Action item:
Using the listing below, copy exactly the lines from the one containing "IHC histopathology image" to the one containing "IHC image of", both lines included, and no others.

Data supplied:
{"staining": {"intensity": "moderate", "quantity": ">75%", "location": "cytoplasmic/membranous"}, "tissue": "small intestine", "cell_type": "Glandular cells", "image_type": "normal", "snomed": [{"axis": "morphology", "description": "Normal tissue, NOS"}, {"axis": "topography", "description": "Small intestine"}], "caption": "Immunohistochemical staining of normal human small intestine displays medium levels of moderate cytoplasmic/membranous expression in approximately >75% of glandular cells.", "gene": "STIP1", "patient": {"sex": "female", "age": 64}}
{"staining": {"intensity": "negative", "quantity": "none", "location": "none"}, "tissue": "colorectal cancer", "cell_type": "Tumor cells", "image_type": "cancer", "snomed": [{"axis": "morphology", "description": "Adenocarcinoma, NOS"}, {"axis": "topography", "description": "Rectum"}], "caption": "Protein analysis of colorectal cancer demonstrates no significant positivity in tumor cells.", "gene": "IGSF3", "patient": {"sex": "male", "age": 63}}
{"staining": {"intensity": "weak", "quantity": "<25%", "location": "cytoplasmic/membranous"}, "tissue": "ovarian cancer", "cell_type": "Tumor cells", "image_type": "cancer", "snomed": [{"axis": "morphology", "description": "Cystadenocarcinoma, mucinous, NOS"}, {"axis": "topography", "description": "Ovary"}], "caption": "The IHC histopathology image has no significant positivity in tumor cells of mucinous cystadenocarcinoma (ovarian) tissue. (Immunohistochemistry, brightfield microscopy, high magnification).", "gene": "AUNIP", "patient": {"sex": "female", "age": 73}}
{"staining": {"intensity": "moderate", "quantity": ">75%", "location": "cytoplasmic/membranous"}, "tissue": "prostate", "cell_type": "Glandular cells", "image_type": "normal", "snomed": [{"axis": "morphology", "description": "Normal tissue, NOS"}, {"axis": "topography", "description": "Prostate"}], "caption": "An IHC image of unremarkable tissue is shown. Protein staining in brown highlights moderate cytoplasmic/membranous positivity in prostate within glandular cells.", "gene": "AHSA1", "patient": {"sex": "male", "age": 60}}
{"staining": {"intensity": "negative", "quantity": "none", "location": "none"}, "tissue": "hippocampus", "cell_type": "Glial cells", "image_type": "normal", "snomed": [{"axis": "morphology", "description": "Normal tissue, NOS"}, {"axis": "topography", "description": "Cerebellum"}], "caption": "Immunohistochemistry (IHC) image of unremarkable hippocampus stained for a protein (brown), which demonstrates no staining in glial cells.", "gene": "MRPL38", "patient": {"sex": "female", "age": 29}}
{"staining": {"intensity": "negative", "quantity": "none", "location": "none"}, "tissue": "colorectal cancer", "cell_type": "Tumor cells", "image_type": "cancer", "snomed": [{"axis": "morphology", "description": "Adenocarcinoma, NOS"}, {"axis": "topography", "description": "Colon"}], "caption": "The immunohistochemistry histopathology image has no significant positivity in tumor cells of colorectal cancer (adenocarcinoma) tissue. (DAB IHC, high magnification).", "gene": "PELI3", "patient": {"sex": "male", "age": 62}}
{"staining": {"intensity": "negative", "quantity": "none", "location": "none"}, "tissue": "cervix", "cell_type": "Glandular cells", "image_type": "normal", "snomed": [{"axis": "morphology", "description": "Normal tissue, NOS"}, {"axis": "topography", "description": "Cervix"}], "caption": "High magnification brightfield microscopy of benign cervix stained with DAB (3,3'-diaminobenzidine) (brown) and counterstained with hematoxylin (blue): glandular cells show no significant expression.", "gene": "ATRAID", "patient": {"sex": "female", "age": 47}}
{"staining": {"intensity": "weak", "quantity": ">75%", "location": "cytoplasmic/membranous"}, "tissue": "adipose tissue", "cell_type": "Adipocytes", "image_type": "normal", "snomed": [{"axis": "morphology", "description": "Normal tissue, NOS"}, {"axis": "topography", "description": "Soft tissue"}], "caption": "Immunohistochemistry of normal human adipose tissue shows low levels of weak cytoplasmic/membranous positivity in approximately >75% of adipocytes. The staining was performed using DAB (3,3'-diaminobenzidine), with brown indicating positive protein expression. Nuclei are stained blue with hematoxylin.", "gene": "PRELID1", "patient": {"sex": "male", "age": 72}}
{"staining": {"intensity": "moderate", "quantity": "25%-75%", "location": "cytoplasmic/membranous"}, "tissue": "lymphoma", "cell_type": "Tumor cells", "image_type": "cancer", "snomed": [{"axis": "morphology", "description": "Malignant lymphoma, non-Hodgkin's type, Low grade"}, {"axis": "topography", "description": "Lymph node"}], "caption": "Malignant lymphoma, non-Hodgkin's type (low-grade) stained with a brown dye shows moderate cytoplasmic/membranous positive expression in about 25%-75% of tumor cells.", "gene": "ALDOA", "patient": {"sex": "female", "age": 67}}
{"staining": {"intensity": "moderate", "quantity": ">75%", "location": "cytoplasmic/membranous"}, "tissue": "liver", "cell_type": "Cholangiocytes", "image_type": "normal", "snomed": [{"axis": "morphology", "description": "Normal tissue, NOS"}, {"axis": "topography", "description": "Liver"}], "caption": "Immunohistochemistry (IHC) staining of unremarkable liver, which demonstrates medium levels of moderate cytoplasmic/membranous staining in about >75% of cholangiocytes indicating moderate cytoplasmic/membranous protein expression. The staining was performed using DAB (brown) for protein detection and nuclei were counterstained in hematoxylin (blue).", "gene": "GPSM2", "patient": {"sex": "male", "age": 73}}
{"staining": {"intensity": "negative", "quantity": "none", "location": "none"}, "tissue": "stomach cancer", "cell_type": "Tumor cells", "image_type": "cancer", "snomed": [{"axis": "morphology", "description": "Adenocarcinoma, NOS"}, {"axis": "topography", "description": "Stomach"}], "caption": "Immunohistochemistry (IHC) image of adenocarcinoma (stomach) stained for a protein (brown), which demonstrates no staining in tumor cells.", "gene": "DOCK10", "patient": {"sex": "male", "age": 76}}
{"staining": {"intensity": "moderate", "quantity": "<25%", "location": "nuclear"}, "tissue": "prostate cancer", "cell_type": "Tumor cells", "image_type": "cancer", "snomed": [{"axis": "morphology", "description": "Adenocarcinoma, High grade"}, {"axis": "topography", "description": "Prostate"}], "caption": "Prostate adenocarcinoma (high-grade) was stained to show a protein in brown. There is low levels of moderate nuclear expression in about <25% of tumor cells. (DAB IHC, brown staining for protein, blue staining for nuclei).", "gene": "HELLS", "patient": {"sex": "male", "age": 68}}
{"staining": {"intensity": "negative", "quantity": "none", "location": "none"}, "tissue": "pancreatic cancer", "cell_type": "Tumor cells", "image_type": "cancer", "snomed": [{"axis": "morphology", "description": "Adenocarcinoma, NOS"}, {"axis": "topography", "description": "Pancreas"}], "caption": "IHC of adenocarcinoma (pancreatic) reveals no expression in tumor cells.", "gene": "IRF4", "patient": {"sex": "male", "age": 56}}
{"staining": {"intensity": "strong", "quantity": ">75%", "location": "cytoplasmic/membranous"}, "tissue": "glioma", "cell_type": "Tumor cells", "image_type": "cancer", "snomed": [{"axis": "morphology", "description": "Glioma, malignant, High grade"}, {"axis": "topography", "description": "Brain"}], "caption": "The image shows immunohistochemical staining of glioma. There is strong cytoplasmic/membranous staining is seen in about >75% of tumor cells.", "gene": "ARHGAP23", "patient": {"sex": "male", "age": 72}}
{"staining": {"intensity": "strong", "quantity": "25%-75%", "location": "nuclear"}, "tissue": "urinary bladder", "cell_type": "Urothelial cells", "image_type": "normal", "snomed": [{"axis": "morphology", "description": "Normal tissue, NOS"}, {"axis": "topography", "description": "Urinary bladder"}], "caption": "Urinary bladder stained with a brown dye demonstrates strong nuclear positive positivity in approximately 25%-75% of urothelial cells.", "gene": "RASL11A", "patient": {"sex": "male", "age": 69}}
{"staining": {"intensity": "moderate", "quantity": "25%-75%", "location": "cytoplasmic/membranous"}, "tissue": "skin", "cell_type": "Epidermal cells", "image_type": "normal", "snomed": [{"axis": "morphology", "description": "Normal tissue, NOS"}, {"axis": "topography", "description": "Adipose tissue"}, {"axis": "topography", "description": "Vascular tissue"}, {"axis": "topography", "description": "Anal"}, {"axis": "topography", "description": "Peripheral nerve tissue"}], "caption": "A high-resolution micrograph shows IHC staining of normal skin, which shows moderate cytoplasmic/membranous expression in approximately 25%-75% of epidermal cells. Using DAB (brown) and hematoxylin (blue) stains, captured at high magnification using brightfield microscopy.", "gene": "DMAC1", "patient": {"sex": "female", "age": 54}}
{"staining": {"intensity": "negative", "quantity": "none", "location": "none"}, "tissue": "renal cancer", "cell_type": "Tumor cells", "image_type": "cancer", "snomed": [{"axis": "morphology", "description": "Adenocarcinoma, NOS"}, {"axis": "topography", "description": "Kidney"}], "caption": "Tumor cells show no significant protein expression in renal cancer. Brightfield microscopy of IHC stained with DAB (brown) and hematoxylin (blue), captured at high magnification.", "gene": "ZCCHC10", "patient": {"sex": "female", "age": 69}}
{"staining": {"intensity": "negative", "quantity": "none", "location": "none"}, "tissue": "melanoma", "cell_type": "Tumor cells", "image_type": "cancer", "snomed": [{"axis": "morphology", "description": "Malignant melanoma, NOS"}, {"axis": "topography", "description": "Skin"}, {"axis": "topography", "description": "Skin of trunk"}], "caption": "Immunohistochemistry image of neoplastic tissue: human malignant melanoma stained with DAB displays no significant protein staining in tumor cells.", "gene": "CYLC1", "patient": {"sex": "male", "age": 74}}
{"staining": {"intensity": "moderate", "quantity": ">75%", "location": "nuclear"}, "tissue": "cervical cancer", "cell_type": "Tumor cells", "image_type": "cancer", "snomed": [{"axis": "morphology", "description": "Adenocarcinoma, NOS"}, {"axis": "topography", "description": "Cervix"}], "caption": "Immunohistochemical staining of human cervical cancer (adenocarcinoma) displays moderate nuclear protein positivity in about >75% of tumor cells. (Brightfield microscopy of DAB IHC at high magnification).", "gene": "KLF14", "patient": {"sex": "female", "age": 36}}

Exercise solution:
{"staining": {"intensity": "weak", "quantity": "<25%", "location": "cytoplasmic/membranous"}, "tissue": "ovarian cancer", "cell_type": "Tumor cells", "image_type": "cancer", "snomed": [{"axis": "morphology", "description": "Cystadenocarcinoma, mucinous, NOS"}, {"axis": "topography", "description": "Ovary"}], "caption": "The IHC histopathology image has no significant positivity in tumor cells of mucinous cystadenocarcinoma (ovarian) tissue. (Immunohistochemistry, brightfield microscopy, high magnification).", "gene": "AUNIP", "patient": {"sex": "female", "age": 73}}
{"staining": {"intensity": "moderate", "quantity": ">75%", "location": "cytoplasmic/membranous"}, "tissue": "prostate", "cell_type": "Glandular cells", "image_type": "normal", "snomed": [{"axis": "morphology", "description": "Normal tissue, NOS"}, {"axis": "topography", "description": "Prostate"}], "caption": "An IHC image of unremarkable tissue is shown. Protein staining in brown highlights moderate cytoplasmic/membranous positivity in prostate within glandular cells.", "gene": "AHSA1", "patient": {"sex": "male", "age": 60}}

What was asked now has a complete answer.